Abstract

The one-dimensional $\phi^4$ Model generalizes a harmonic chain with nearest-neighbor Hooke's-Law interactions by adding quartic potentials tethering each particle to its lattice site. In their studies of this model Kenichiro Aoki and Dimitri Kusnezov emphasized its most interesting feature : because the quartic tethers act to scatter long-wavelength phonons, $\phi^4$ chains exhibit Fourier heat conduction. In his recent Snook-Prize work Aoki also showed that the model can exhibit chaos on the three-dimensional energy surface describing the two-body two-spring chain. That surface can include {\it at least two} distinct chaotic seas. Aoki pointed out that the model typically exhibits different kinetic temperatures for the two bodies. Evidently few-body $\phi^4$ problems merit more investigation.
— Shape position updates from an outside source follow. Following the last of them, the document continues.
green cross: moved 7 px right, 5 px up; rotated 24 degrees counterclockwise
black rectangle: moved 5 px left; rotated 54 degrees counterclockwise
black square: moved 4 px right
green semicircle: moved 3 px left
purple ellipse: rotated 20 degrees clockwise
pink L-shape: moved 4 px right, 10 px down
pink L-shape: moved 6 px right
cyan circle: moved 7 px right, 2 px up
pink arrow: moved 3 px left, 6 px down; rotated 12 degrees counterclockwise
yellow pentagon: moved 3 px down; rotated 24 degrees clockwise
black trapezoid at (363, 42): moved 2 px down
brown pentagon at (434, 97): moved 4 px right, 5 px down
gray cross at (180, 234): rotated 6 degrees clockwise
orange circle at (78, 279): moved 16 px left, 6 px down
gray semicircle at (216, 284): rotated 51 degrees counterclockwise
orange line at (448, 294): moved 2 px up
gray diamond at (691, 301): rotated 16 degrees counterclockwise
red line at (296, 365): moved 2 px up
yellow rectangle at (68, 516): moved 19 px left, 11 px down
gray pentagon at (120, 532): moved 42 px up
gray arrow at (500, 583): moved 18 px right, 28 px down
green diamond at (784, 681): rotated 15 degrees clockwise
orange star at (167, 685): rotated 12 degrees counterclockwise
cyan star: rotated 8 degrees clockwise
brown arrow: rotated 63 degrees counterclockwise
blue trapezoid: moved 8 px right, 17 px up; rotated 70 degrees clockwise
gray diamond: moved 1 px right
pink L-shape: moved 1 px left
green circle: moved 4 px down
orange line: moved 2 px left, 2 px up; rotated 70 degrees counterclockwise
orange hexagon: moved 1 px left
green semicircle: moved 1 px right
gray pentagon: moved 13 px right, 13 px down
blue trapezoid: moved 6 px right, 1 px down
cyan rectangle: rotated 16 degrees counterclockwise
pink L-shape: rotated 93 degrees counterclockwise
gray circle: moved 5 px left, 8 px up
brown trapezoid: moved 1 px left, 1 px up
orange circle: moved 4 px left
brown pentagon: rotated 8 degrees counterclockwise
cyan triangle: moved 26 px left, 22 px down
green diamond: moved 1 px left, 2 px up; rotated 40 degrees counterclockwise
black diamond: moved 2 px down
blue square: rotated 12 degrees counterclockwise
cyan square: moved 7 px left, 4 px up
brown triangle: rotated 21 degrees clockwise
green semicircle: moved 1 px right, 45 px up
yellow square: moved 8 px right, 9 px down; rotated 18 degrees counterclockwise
Accordingly, the 2018 Prizes honoring Ian Snook (1945-2013) will be awarded to the author(s) of the most interesting work analyzing and discussing few-body $\phi^4$ models from the standpoints of dynamical systems theory and macroscopic thermodynamics, taking into account the model's ability to maintain a steady-state kinetic temperature gradient as well as at least two coexisting chaotic seas in the presence of deterministic chaos.